Violence is the last refuge of the incompetent. Polar Scope Align for iOS
I was always sniffy about KDE from way back when it was built using a non-free version of Qt. Recently I have found myself getting so annoyed by GNOME Shell that I decided to give it a try.
What do you know? I really like it. It looks great and can be configured to work more or less how I like it. I think it might be a keeper.
This is whatever version of KDE comes with Debian Jessie.
As a Qt developer, I've used(and developed for) KDE extensively. Although my primary DE is fluxbox, I always recommend KDE for a beginner and IMO it is the best Linux DE. Sucks that it too is following Gnome wrt eye-candy something fluxbox can't and won't do.
The problem is investment in old software and hardware drivers is often obsoleted by Apple without consideration. Have an old copy of Adobe?
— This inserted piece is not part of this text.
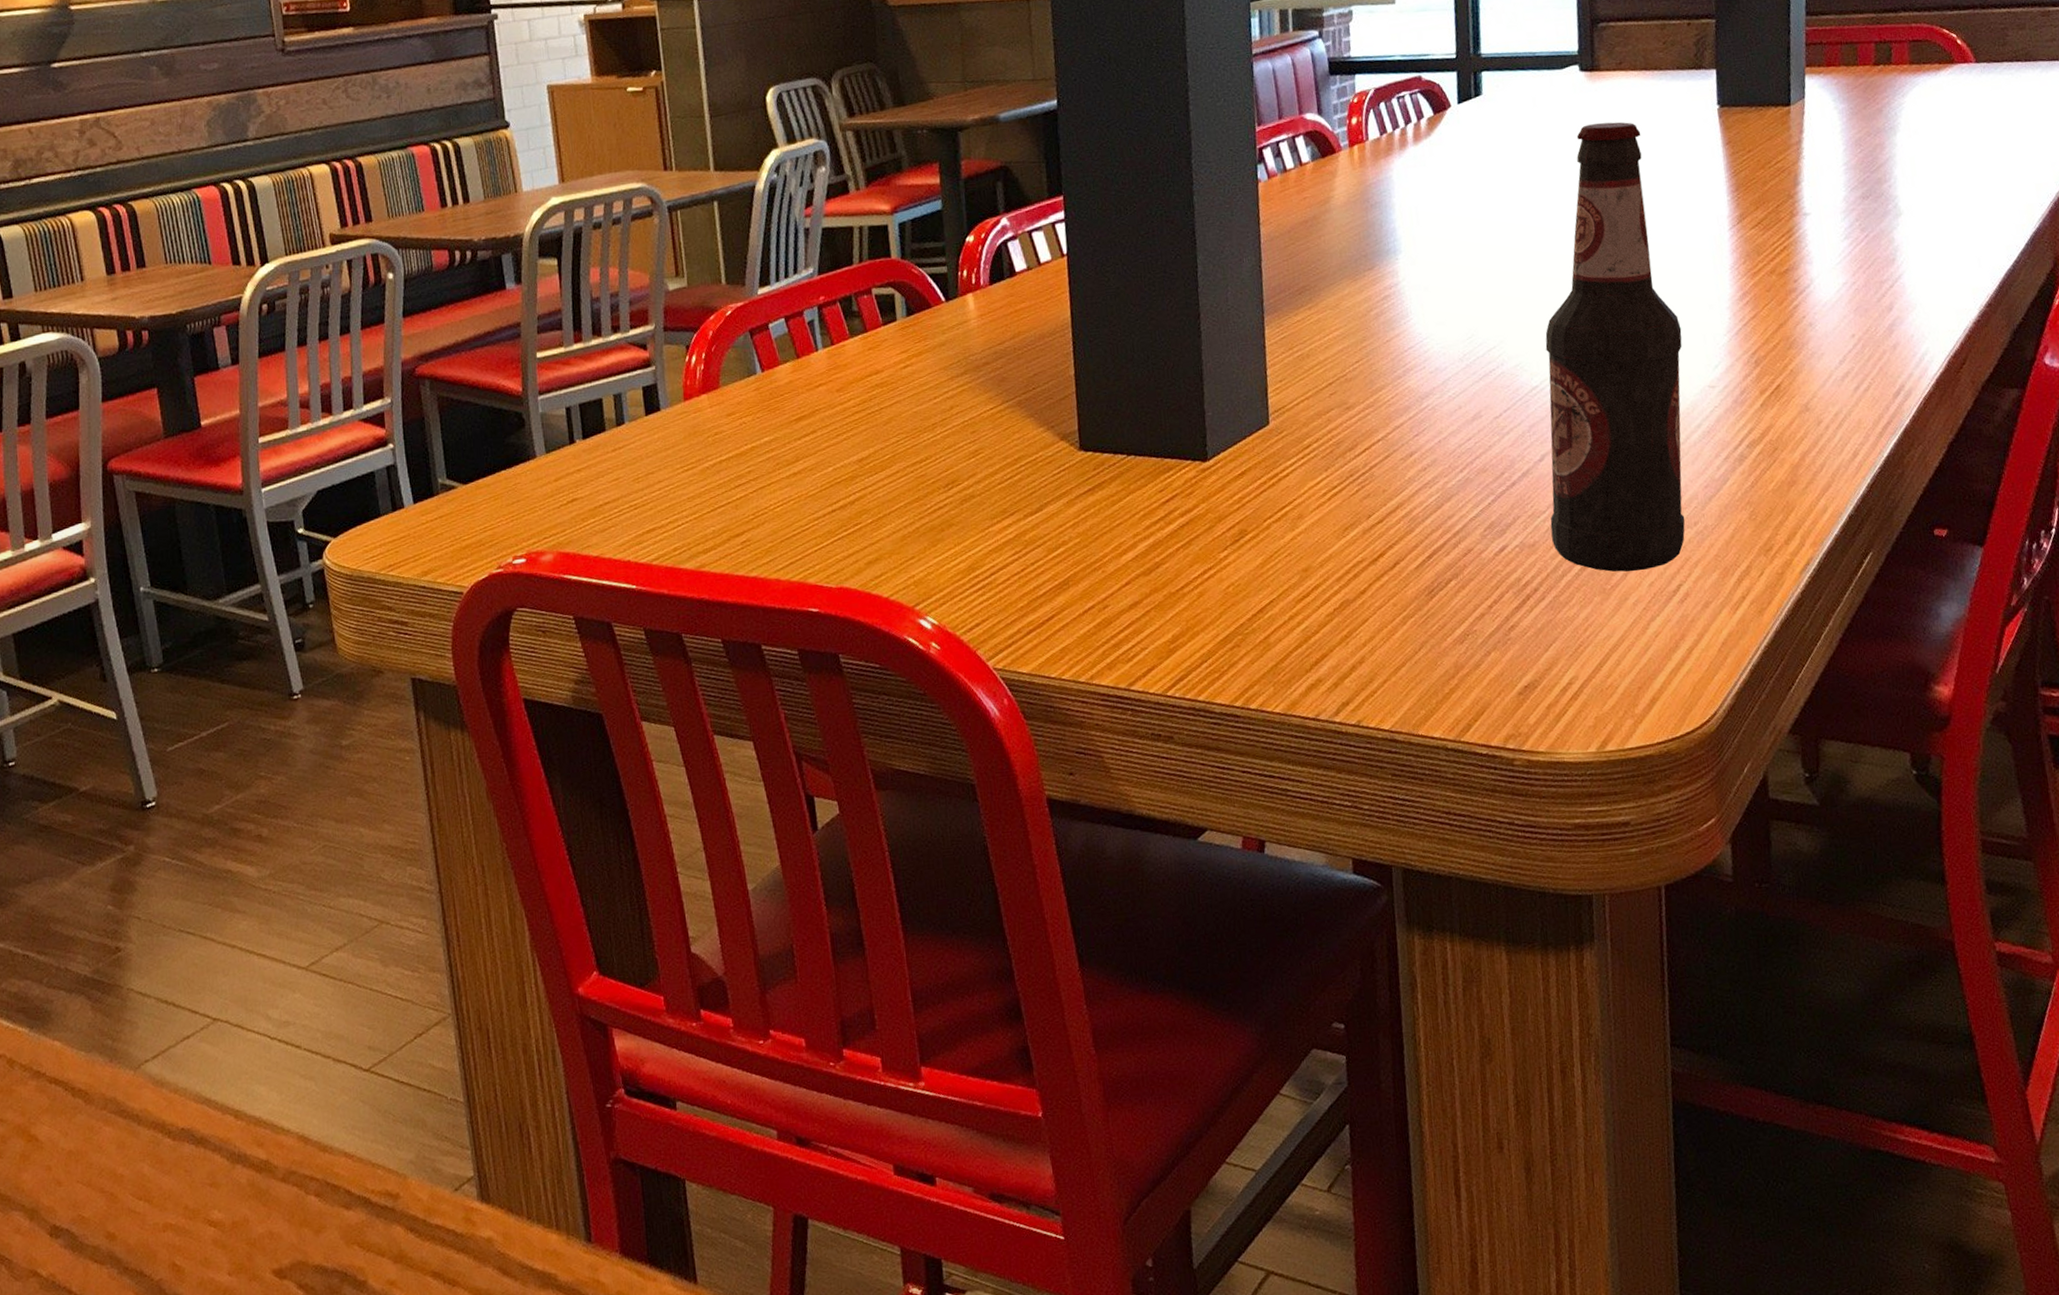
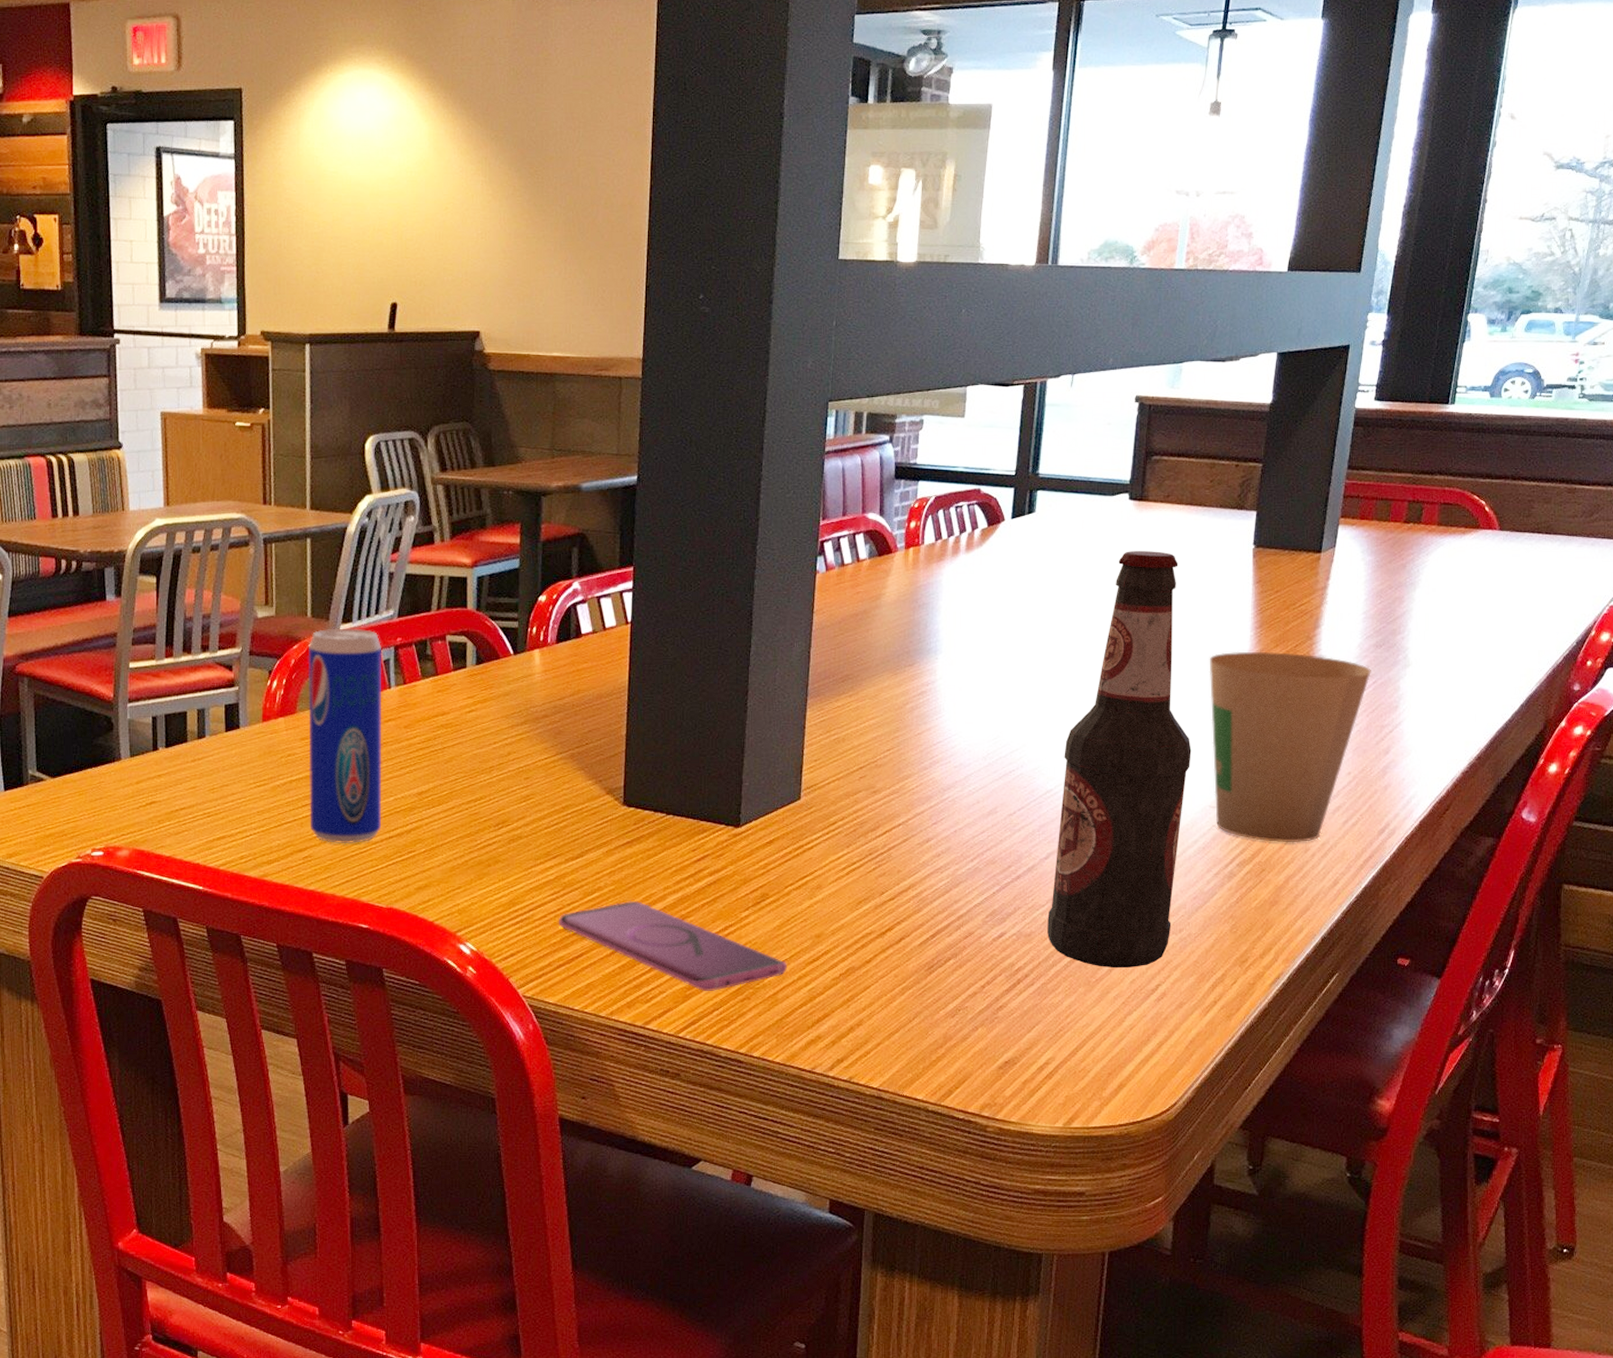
beverage can: none [726,290,822,524] -> present [307,628,381,844]
smartphone: none [1024,552,1276,644] -> present [559,900,787,992]
paper cup: none [1687,213,1862,418] -> present [1209,651,1371,843]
On Windows, it'll probably run forever. On Mac, you're fucked. It won't run on Linux (properly), but at least supporting open source alternatives indefinitely is possible. How about old hardware? I have an ancient Creative EMU 0404 USB audio interface with two XLR inputs. After El Capitan, forget about that old (64bit intel!) driver still working. On Linux or Windows? No problem. It'll probably run as long as the thing still works.
From a hardware standpoint on the Mac line, Apple is flailing. Mac Pros are generations behind. The iMacs and Macbook Pros are supposed to be for film editors and photography / design creatives, but don't even ship with 10bit color HDR LCD panels. They lock you into hardware configurations that are next to impossible to upgrade out of. And give no flexibility to support common pro applications. It's Apple's way or the highway. I mean, why not buy Final Cut Pro X and Logic? Who needs that stuff the whole rest of the world has standardized on already.
I like MacOS. It's pretty good. There's bash and python and what I don't get out of the box I can add with homebrew. And there are some commercial apps I'm absolutely dependent on still, which I wouldn't have with Linux. In particular, Scrivener, MS Office, and Adobe. But if I have to buy these things again - particularly Adobe, Linux and Windows here I come. Lack of Adobe plugin availability on Mac is a real downer.
Apple is so focused on selling iPhones and iPads, they simply don't care about customer needs any more. It can be a damn nightmare to get real work done.